Live and recent posts from across the Fediverse tagged #boycottqatar, aggregated by home.social.

  1. Allzu grober Strich

    Die “Gentrifizierung” des Fussballs gab es wirklich – aber auch Politisierung

    Matthias Matthäus, davon gehe ich aus, ist ein Pseudonym. Denn mit dem gescheiterten Fussballlehrer dieses Namens, der heute als Bescheidwisser durch die Pay-TV-Anstalten gereicht wird, verwandt zu sein, wäre – von etwaigen Erbschaftsansprüchen (auch nur vielleicht) abgesehen – eine allzu ungerechte harte Strafe. Dieser Kollege schreibt bei overton: 39 Tote – das Ende eines Arbeitersports – Heute vor 40 Jahren ereignete sich eine Tragödie, die letztlich den europäischen Fußball zu einem aalglatten Sport mit Eventcharakter gentrifizierte: Es gab 39 Tote im Brüsseler Heysel-Stadion.” Seine Darstellung ist nicht grundlegend falsch, aber unzureichend. Sie übergeht wichtige politische Selbsttätigkeit.
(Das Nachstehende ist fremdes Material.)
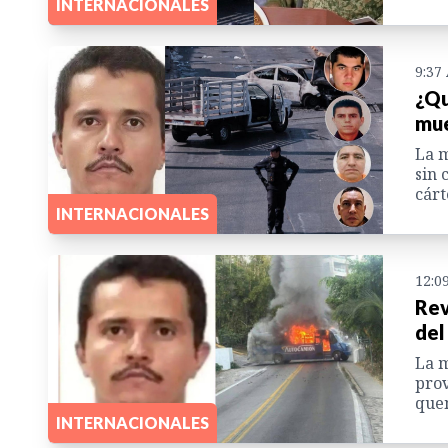
INTERNACIONALES
9:37
¿Qu
mue
La m
sin 
cárt
INTERNACIONALES
12:0
Rev
del
La m
prov
quem
INTERNACIONALES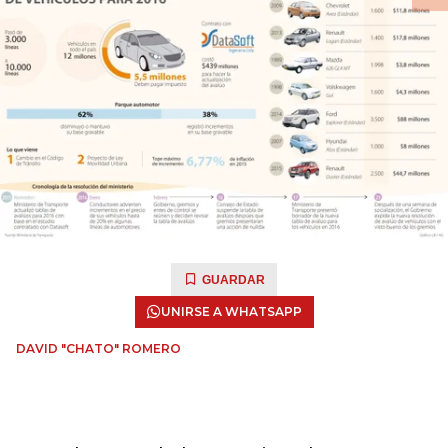
GUARDAR
UNIRSE A WHATSAPP
DAVID "CHATO" ROMERO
Darum im Folgenden einige Erinnerungen aus der politischen Praxis.

    In jenen 80ern, in denen die Herrschenden die geschilderten Stadionkatastrophen – ob nun fahrlässig oder mutwillig oder böswillig, es war eine widerliche Mischung von alldem – herbeiprovozierten, gab es in der West-BRD gefährlich aufkeimende Neonazi-Gruppen. Berühmtheit erlangte die Dortmunder “Borussenfront” und auch eine im Bonner Umland ihr Unwesen treibende FAP-Zelle. Eine sehr gute Beueler Freundin von mir könnte dazu heute noch abendfüllend referieren.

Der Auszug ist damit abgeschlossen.